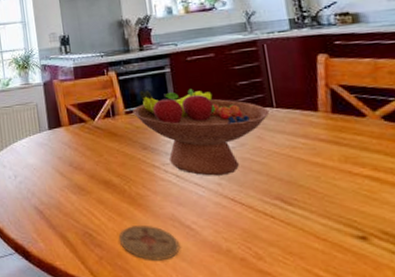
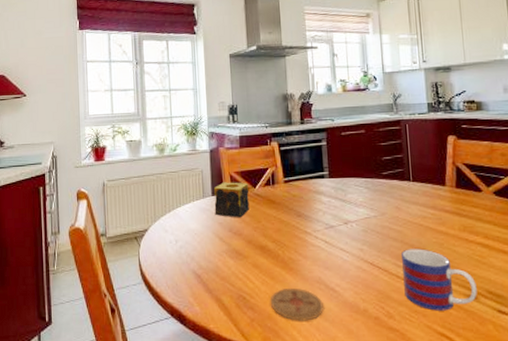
candle: none [50,115,90,152] -> present [213,182,249,218]
fruit bowl: present [132,89,270,176] -> none [291,161,407,242]
mug: none [268,183,368,253] -> present [401,249,477,311]

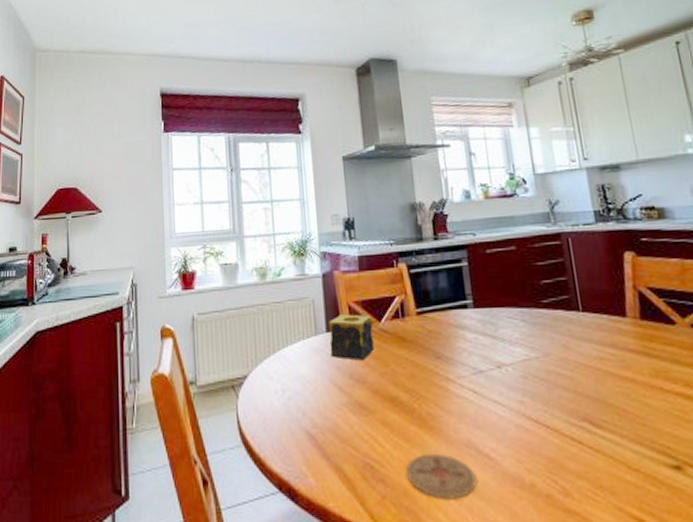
mug: present [401,249,477,311] -> none [575,401,683,487]

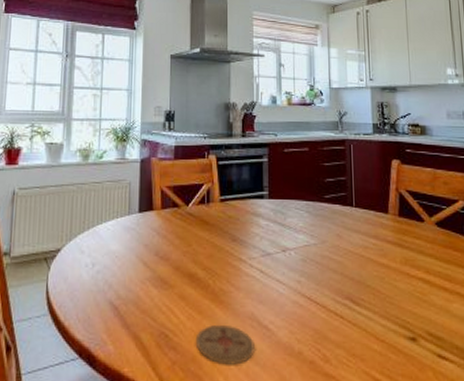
candle: present [328,314,374,361] -> none [140,197,180,240]

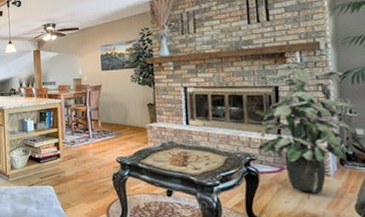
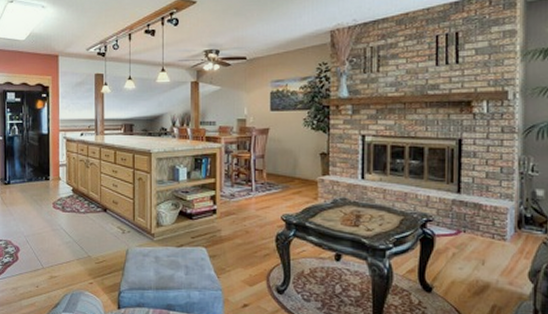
indoor plant: present [255,63,356,193] -> none [436,113,537,258]

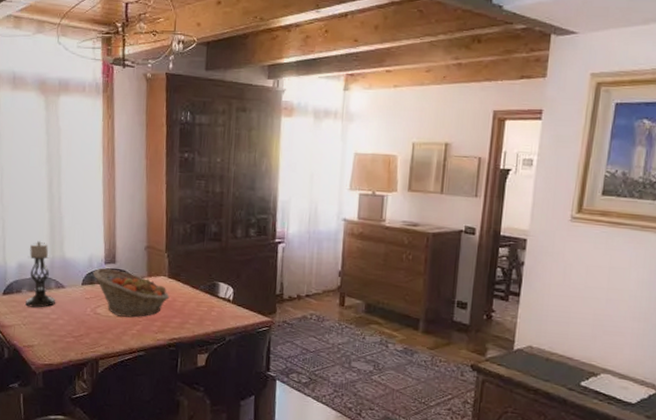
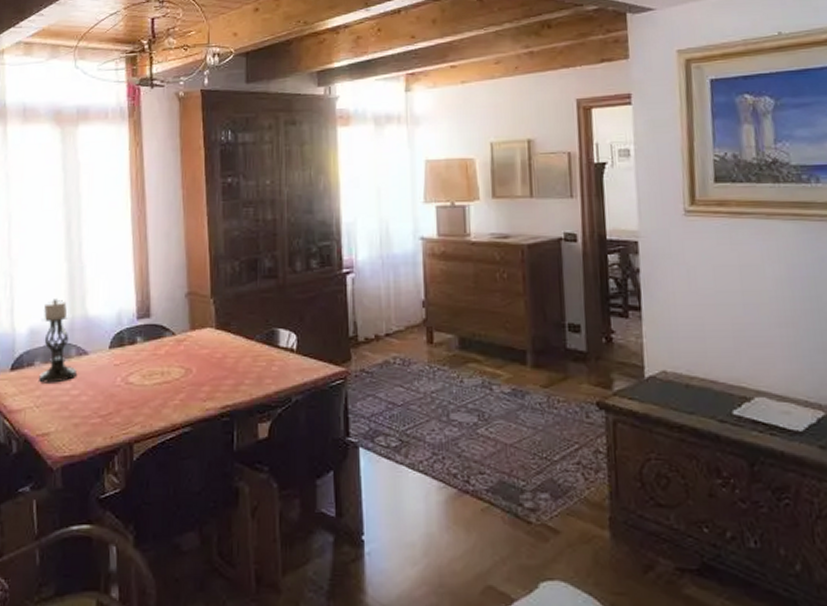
fruit basket: present [92,268,170,318] -> none [122,324,219,384]

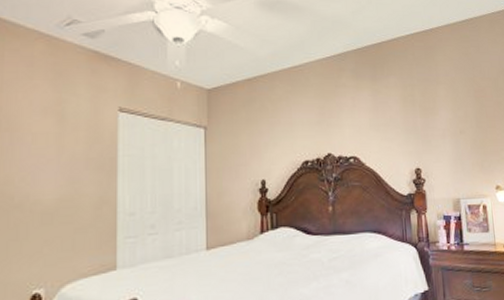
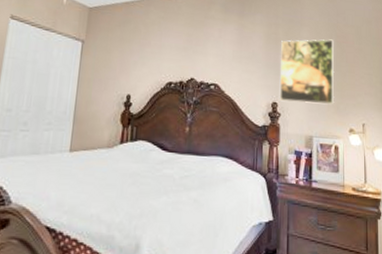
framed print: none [418,95,479,167] -> present [279,39,335,105]

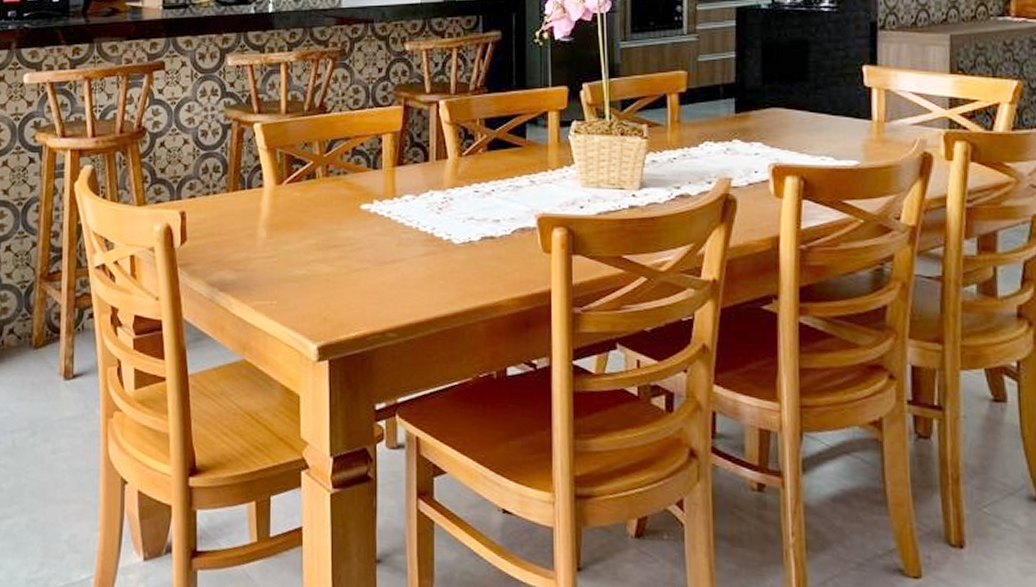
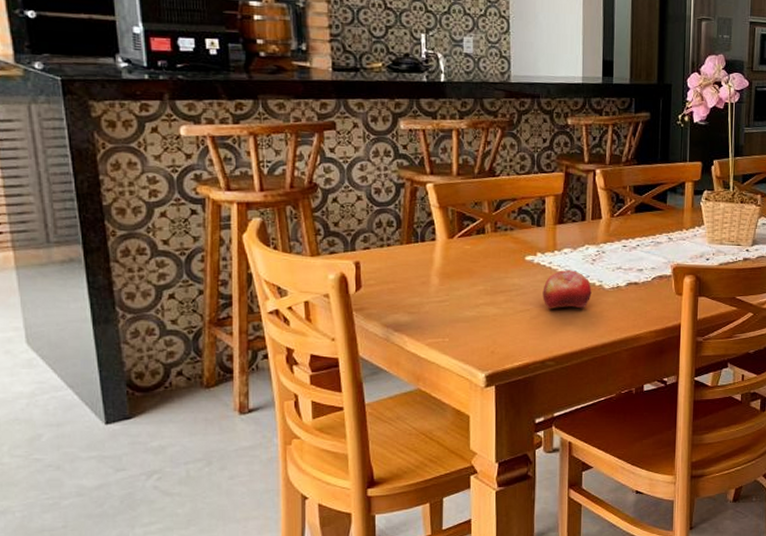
fruit: none [381,221,439,268] -> present [542,270,592,309]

[Task directions] Exact copy, no pictures: set down all the entries again as they stand.

[Answer area]
candle: none [50,115,90,152] -> present [213,182,249,218]
fruit bowl: present [132,89,270,176] -> none [291,161,407,242]
mug: none [268,183,368,253] -> present [401,249,477,311]

mug: present [401,249,477,311] -> none [575,401,683,487]

candle: present [328,314,374,361] -> none [140,197,180,240]

indoor plant: present [255,63,356,193] -> none [436,113,537,258]

fruit basket: present [92,268,170,318] -> none [122,324,219,384]

framed print: none [418,95,479,167] -> present [279,39,335,105]

fruit: none [381,221,439,268] -> present [542,270,592,309]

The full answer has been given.